--- Aangeleverd fragment ---
Koorts en man-vrouwdingetjes

En dan is het zover deze week. Ook ik ontkom er niet aan. Net als de rest van Nederland. Griep. Van het venijnige soort, dat zich maar één keer in de zoveel jaar voordoet. Bij mij tenminste. En dat is maar goed ook, want niet gewend aan al te veel lichamelijke ongemakken, kan ik er slecht tegen als mijn lichaam niet doet wat ik wil. En het komt nooit goed uit: koorts en andere ellende. Er moet nog zo veel gebeuren deze week.

--- Getoonde gegevens ---
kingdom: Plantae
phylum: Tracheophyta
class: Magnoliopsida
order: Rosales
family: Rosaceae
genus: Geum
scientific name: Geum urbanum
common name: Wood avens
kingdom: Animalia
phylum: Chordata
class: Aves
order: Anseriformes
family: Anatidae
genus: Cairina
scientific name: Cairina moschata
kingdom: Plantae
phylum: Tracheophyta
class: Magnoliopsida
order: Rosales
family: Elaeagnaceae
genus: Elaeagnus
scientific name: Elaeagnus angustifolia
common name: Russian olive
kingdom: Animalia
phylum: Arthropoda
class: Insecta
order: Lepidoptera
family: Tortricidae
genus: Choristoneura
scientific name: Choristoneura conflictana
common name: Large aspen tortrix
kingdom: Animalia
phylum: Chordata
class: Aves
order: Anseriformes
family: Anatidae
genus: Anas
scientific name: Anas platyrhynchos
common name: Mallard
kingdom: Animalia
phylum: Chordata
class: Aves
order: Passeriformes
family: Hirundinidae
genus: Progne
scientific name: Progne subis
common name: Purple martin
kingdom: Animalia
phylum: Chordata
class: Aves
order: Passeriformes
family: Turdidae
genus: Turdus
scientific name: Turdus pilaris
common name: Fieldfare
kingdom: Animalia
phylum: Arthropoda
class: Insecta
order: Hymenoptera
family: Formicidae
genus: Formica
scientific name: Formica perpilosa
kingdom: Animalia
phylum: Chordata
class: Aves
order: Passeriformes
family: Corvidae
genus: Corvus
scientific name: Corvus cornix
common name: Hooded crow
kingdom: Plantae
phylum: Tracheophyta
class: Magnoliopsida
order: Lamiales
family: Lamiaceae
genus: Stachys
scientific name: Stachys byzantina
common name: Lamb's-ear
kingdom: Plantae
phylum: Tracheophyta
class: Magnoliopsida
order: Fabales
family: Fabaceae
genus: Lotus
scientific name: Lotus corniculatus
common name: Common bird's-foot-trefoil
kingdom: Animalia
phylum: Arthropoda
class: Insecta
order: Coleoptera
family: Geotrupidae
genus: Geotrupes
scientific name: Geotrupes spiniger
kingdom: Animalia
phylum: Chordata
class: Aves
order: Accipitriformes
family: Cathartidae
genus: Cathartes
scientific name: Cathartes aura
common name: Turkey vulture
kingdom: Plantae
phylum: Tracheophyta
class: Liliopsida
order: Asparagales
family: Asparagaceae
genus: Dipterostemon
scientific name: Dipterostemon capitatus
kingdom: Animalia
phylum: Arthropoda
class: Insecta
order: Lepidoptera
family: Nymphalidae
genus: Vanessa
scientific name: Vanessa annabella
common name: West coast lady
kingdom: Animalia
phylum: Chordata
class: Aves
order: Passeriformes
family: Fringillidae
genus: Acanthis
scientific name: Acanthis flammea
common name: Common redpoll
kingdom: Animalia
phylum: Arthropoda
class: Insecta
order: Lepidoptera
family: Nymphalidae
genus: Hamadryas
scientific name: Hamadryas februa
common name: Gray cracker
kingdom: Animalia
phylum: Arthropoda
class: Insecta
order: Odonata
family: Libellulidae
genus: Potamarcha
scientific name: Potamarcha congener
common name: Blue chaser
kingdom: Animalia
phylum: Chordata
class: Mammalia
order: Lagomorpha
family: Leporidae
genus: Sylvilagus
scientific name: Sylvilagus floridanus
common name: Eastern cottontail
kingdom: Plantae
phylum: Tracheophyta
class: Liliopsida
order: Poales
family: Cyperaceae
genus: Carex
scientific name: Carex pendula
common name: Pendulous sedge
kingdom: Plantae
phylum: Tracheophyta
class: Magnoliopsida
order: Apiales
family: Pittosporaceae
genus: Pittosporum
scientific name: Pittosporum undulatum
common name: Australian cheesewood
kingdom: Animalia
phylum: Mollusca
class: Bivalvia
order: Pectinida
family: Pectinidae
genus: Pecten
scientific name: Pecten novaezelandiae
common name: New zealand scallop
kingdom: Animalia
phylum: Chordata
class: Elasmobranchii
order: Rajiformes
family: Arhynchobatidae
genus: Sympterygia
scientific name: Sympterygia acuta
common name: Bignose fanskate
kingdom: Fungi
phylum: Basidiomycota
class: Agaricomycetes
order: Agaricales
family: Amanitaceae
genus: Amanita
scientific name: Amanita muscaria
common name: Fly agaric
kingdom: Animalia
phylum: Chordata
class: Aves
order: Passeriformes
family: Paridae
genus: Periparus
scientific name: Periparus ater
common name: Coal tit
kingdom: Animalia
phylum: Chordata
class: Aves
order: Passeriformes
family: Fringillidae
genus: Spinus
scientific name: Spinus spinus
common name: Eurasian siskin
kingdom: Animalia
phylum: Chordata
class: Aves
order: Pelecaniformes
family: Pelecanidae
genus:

--- Opdracht 1 ---
Hoe vaak krijgt de schrijver volgens de tekst over de griep zo'n venijnige griep?
--- Opdracht 2 ---
Geef een vervolg op de tekst over de griep, te beginnen na de laatste zin.

--- Antwoord 1 ---
Maar één keer in de zoveel jaar.

--- Antwoord 2 ---
Een column schrijven bijvoorbeeld. Voor vanavond. Maar als de wereld zich beperkt tot je bed, dan is inspiratie lastig te vinden. Begrijp me goed: een leven in bed kan bijzonder aangenaam zijn. In het geval van een nieuwe liefde bijvoorbeeld. Maar als je door ziekte wordt gedwongen tot bedrust, dan is dat vooral heel erg saai en vervelend. Tel daarbij op dat mijn moede hoofd zich bij voorkeur vierentwintig uur per dag op een kussen bevindt en je begrijpt dat ook kranten, tijdschriften en televisie volledig aan mij voorbij gaan. Waar moet je dan in godsnaam over schrijven?

Nu wil het gelukkige toeval dat ik twee kinderen heb. Een jongen en een meisje nog wel. En dat ik dol ben op leuke man-vrouwdingetjes. Die juist in deze situatie goed zichtbaar worden. Want ziek zijn vraagt om zorgen. En dat doen ze. Allebei. Vol overgave. Op geheel eigen wijze. Dat dan weer wel.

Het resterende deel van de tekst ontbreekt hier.